There’s a quart of milk in my fridge. A several-weeks-old quart. And it’s about to get thrown out.
It’s a curse when you live alone. Every once in a while you need some milk for cooking. A cupful, perhaps. Certainly not often enough to use up a whole quart. (Nope, I don’t use it for anything else.) But if a recipe calls for milk, there’s no good substitute.
So I buy milk, whole milk, in the smallest available amount. A quart. I never give it much thought when ordering groceries. (A holdover from the lockdown; I indulge my laziness and still have groceries delivered.) I just look for a quart of whole milk on the website and click +1.

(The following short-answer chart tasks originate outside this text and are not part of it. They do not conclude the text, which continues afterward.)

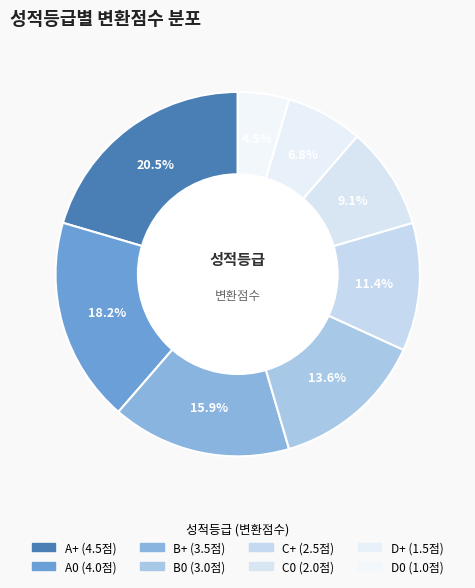

How many segments does this pie chart have?

8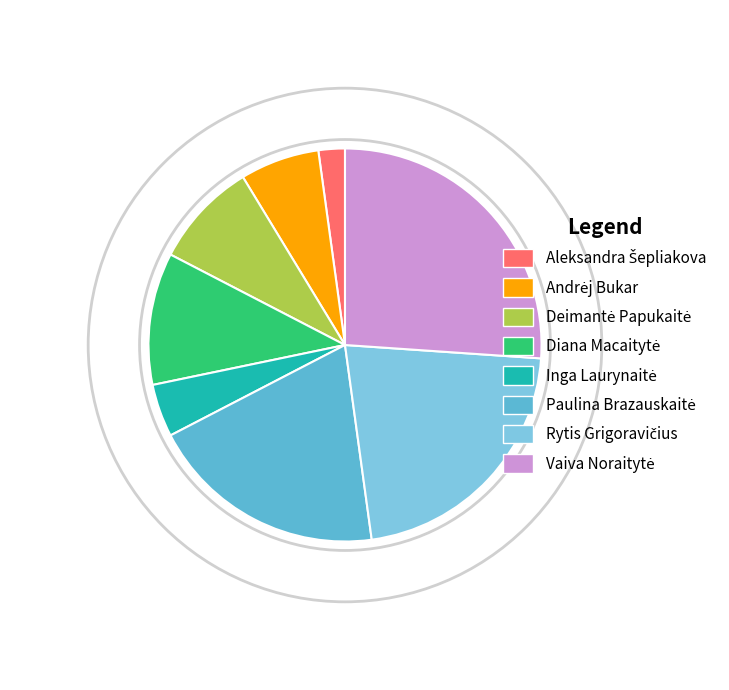

What percentage is NOT represented by Rytis Grigoravičius?

78.3%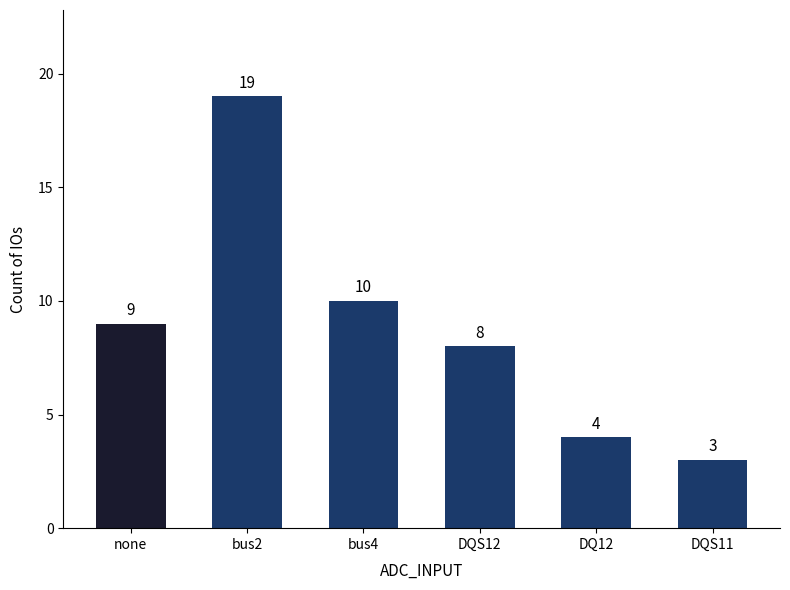

List the labels in order of value, smallest first.

DQS11, DQ12, DQS12, none, bus4, bus2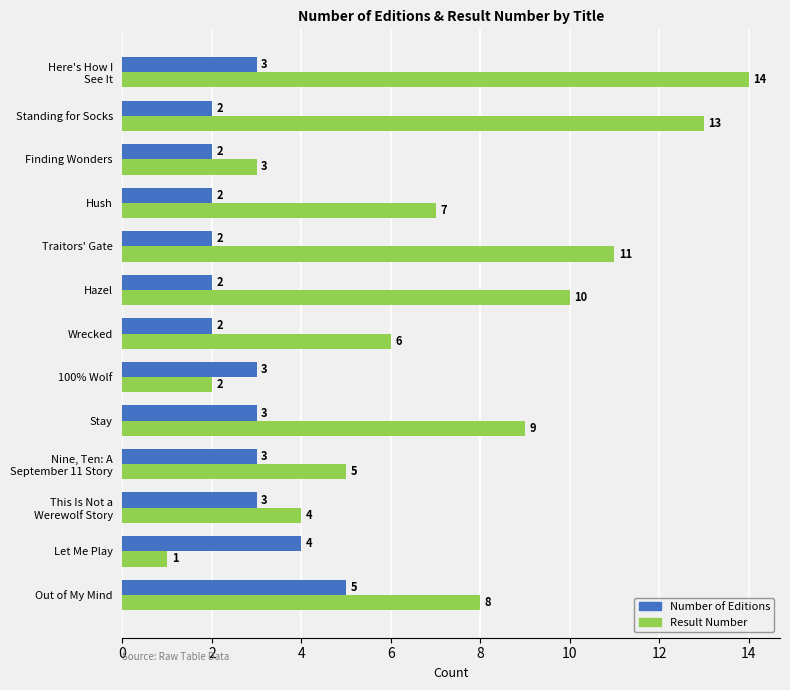

At which category is the sum across all series the highest?

Here's How I
See It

So, long story short, I figured the current quart was well past its useful life even though still almost full. (Yes, I throw out a lot of milk.) So I looked for the expiration date, just to be sure:
January!? But it’s already several weeks old! Who keeps milk for months?
Some of you probably already know what “Ultra Pasteurized” means. But I had to look it up. It’s a special high-heat pasteurization process that kills all the bacteria. (They weren’t all killed with regular old-fashioned pasteurization??) Then the bottle is specially sealed and — voila! — it has a shelf life of several months.
Well, that extra shelf life may be great for the grocery stores, but it means nothing to me. For my entire life, milk has been something that keeps for a couple of weeks at most. Then you toss it … before it starts separating, smelling, and curdling. Ick!
In my book, any white liquid that keeps for months, doesn’t need refrigeration until after it’s opened, and has to be shaken before it’s used is, at best, a milk substitute to be viewed with great skepticism. And while I might buy it again, I guarantee it will get tossed in a couple of weeks, just like the real stuff.